Hanns Eisler in the McCarthy Era
Hanns Eisler's persecution by the House Committee on Un-American Activties (HUAC) is more than a footnote in U.S. political and cultural history. Eisler—living in Malibu, California, and supporting himself by writing film scores for Hollywood studios—was the first target of HUAC's probe of alleged Communist subversion in the motion picture industry and the first victim of the notorious "blacklist" that eventually ruined the careers of thousands of directors, screenwriters, artists and academics. To the rising anticommunist star Richard Nixon, then serving his first term as a U.S. Congressman, "the case of Hanns Eisler" was "perhaps the most important ever to have come before the committee."

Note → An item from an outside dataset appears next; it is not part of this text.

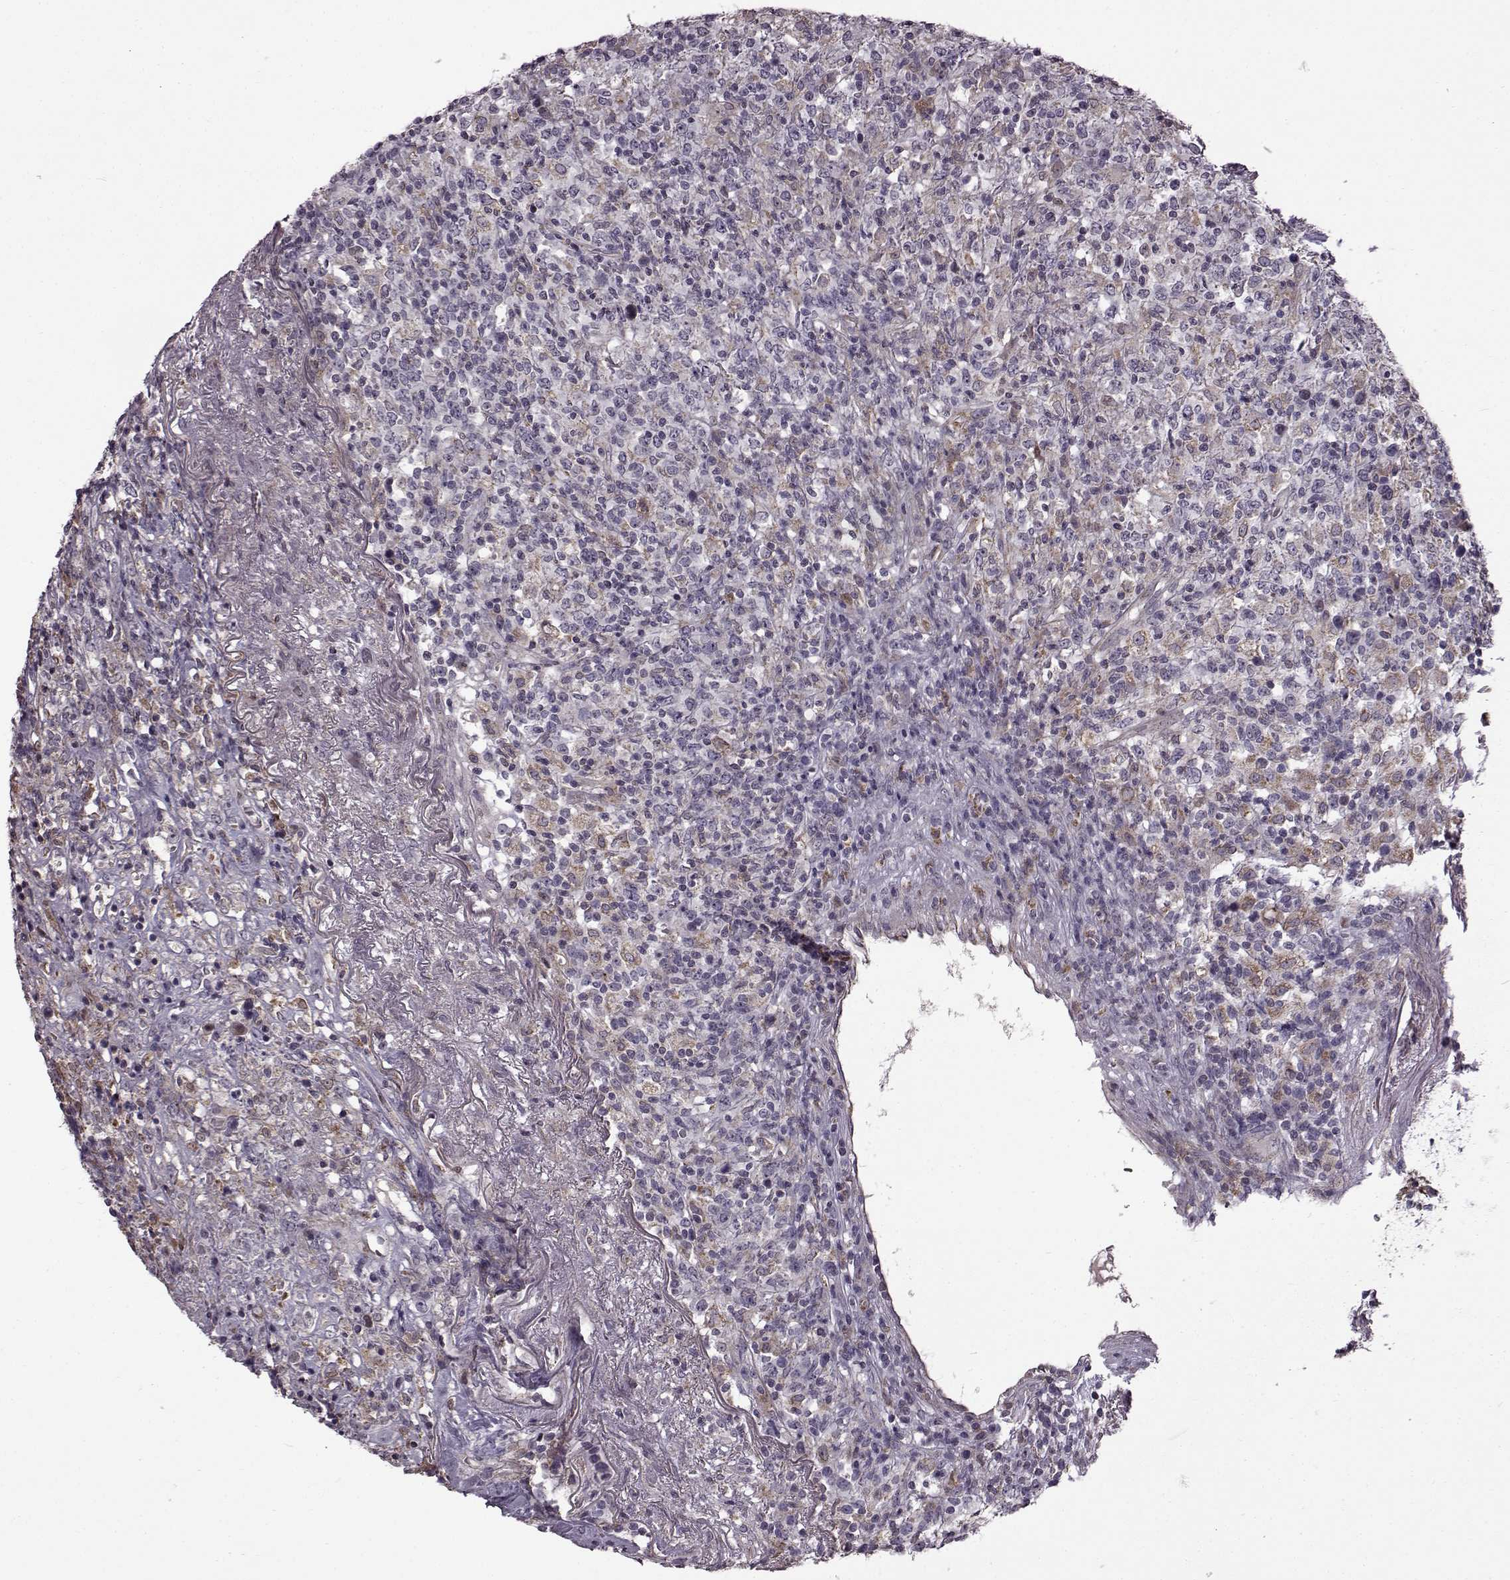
{"staining": {"intensity": "weak", "quantity": "<25%", "location": "cytoplasmic/membranous"}, "tissue": "lymphoma", "cell_type": "Tumor cells", "image_type": "cancer", "snomed": [{"axis": "morphology", "description": "Malignant lymphoma, non-Hodgkin's type, High grade"}, {"axis": "topography", "description": "Lung"}], "caption": "Immunohistochemistry (IHC) micrograph of neoplastic tissue: high-grade malignant lymphoma, non-Hodgkin's type stained with DAB (3,3'-diaminobenzidine) reveals no significant protein expression in tumor cells.", "gene": "B3GNT6", "patient": {"sex": "male", "age": 79}}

An extravert who loved to entertain, Eisler was a popular host in wartime Hollywood. His social circle included Charlie Chaplin, Clifford Odets, Charles Laughton, Peter Lorre, Artie Shaw and Ava Gardner. "Chaplin adored him," remembers actor Norman Lloyd. Eisler's beloved teacher, Schönberg, lived nearby. Back in New York, where Eisler had taught composition and counterpoint at the New School for Social Research before the move to Hollywood, he retained the admiring friendship of musicians like Aaron Copland, Leonard Bernstein and Roger Sessions. Who but Eisler could have organized such unlikely social combinations as Brecht's afternoon with Schönberg or Thomas Mann's dinner with Charlie Chaplin?